石上洋の米国税務・会計 Vol.37「留保利益への課税」


石上越智会計事務所では、月に2回、アメリカの税務などに関わる情報を配信しています。
今回のトピックは「留保利益への課税」です。

留保利益への課税

企業を運営して黒字が続くと、内部にお金が溜まり続けていきます。これは配当金として株主に還元されるのが一般的ですが、一定額を超えると課税対象になる可能性があります。

<配当金>

企業の利益は株主に配当金を出さない限り、留保利益(Retained Earnings)として内部に溜まり続けます。それらの利益には法人税が課されます。その後に留保利益から配当金を出すと再び個人の所得税がかかります。このように法人の利益には、個人に辿り着くまでに二回課税されることになり、これを二重課税と呼びます。

配当金を出すと株主の所得レベルが上がり税金も増えるので、出さずにいることで節税することも可能です。留保金課税 留保利益25万ドル以上(会計業やエンジニア等、何らかのプロフェッショナル・サービスを提供するような事業は15万ドル以上)に対して20%課税されます。

例えば、2017年までの留保利益が20万ドル、2018年の所得が40万ドルだとします。ここで配当金を出さなければ、2019年の留保利益は60万ドル(20万ドル+40万ドル) です。そうすると、2018年の留保金課税は35万ドル  (60万ドル– 25万ドル) に対して税率が20%なので、7万 (35万ドル×20%) 課税されます。

<課税の理由>

株主に余剰利益を分配しないことに対する懲罰的課税で、米国国税庁(Internal Revenue Service/IRS)が調査に入ったときに課税されます。ですので、正当な理由があれば留保利益が25万ドルを超えても課税対象となりません。

例えば、仕入れや給与など運転資金で必要といった場合です。毎月の取引額が留保利益を上回ったり、多くの従業員を抱えて一回の給与で25万ドルを超えるような企業は、ある程度の留保利益を確保しておかなければ事業が回りません。それ以外にも、事業の拡張計画などがある場合も正当な理由となります。
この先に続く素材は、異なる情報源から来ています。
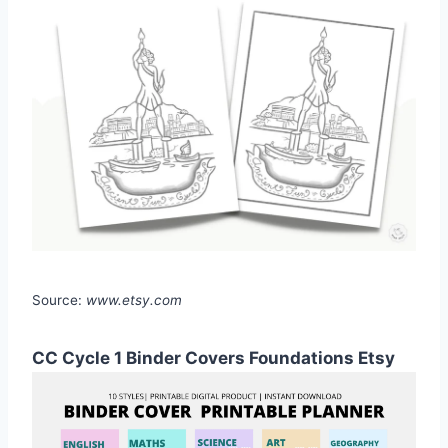
Source:
www.etsy.com
CC Cycle 1 Binder Covers Foundations Etsy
これらの事実から、配当金を出さない理由が二重課税を逃れることにないと証明することで課税回避が可能となります。

それらの証明には、事業拡大計画や備品の更新を検討した議事録や、その計画を示唆するEメールが残っていれば十分な証拠となります。しっかりと根拠資料を残しておけば、課税される心配はほぼ無いと言っていいでしょう。

<定期的な配当>

定期的に配当金を支払って、留保利益を合理的な範囲内にとどめる事で課税回避可能です。それによって二重課税の対象となりますが、配当金をあまり支払わない企業は支払っている企業と比べて、恣意的に留保利益をとどめることで「二重課税を避けていた」と判断されることもあり、調査に入られたときに言い逃れが難しくなる傾向にあります。